Blues musician George “Little Hat” Jones was born on a farm near the Sulphur River in Bowie County, Texas, on October 5, 1899, the only child of Felix Jones and his wife. The family farm was purchased by Jones’s grandfather, a former slave.
Jones was a talented, though little-known, blues musician. He quit school at the age of thirteen, after his father became ill and several crops were destroyed, in order to help out on the farm. During this period his mother bought him his first guitar. Between 1916 and 1929 he worked as a labourer. He acquired his nickname at a construction job in Garland. Because Jones came to work with a hat from which half the brim had been cut off, his boss called him “Little Hat” Jones and even made out his pay slips in this way.
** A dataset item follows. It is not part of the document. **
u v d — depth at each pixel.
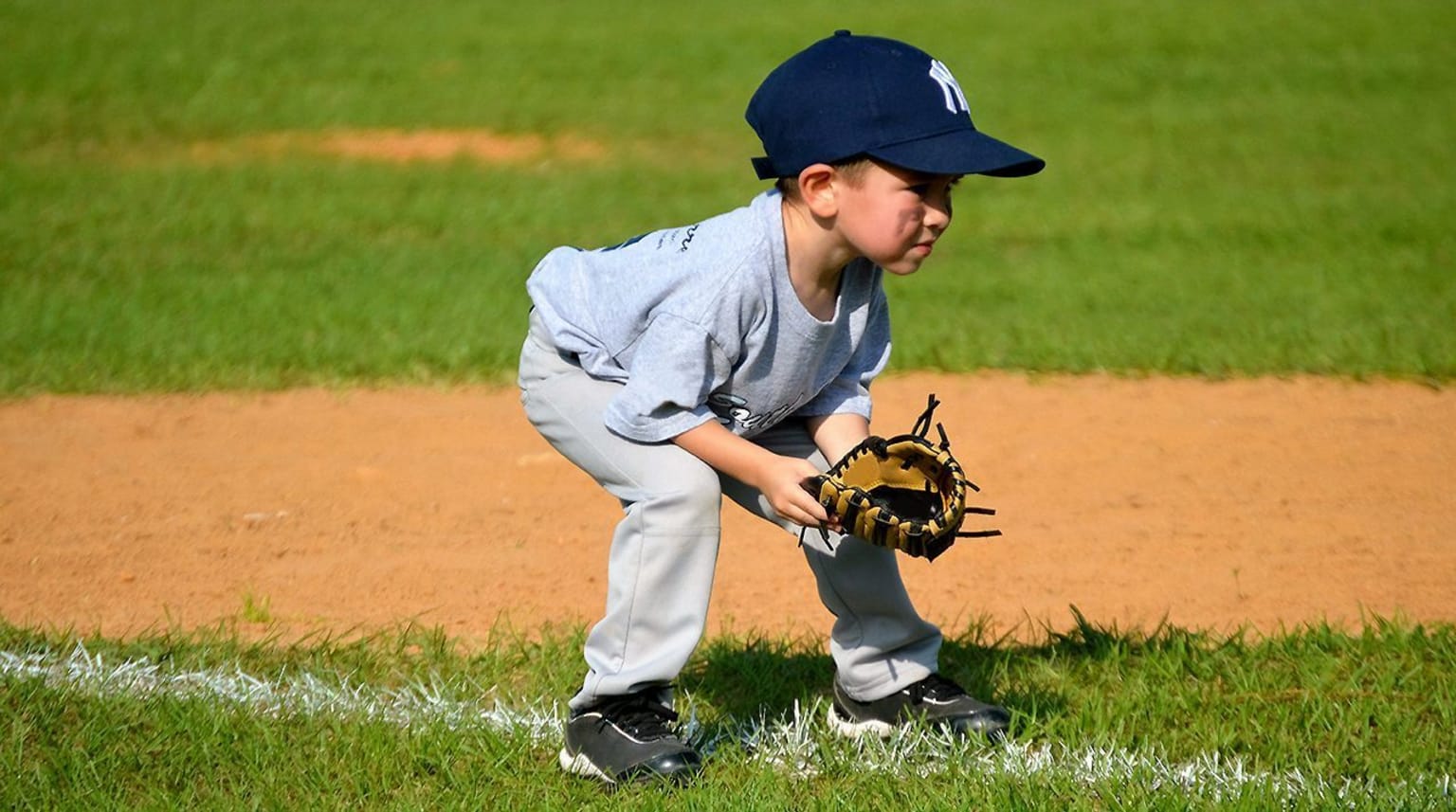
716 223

In 1929 Jones was in San Antonio where he worked off and on as a street busker (me too, but not then in San Antonio) in the 1920s.
He first recorded on ‘78’*, for OKeh Records, on June 15 of that year, when he cut two records of his own, “New Two Sixteen Blues” and “Two String Blues,” and played the backing for Texas Alexander. Jones then made a contract with OKeh for three years and recorded “Rolled from Side to Side Blues,” “Hurry Blues,” “Little Hat Blues,” “Corpus Blues,” “Kentucky Blues,” “Bye Bye Baby Blues,” “Cross the Water Blues,” and “Cherry Street Blues.” He also played in such cities as New Orleans, Galveston, and Austin, and occasionally ventured into Mexico. He was influenced in his guitar playing by Blind Lemon Jefferson (which is immediately recognisable as soon as he starts playing ‘Bye Bye Baby Blues’ with that familiar syncopated approach of thumbing the bass rhythm and picking the treble end with the fingers) and played with T. Texas Tyler and Jimmie Rodgers.
*‘78’ = 78 revolutions per minute, one of the earlier types of gramophone records for popular distribution, superseded by the 45rpm on which most ‘singles’ were distributed until cassette tapes and CDs took over.
Jones’s style is marked by his tendency to start off songs quickly and then slow down once he began to sing. He had in my view, a classic ‘shout’ timbre, jagged but impressive. Once a forgotten obscurity, Jones became better known later in the 20th century as historians began to explore the Okeh Records catalogue, and his posthumous fame was boosted by the appearance of his song “Bye Bye Baby Blues” in the movie, ‘Ghost World’ in 2001.
In 1937 Jones settled in Naples, Texas, with his second wife, Janie Traylor, and worked at odd jobs. In the years before his death he was employed at the Red River Army Depot. He died on March 7, 1981.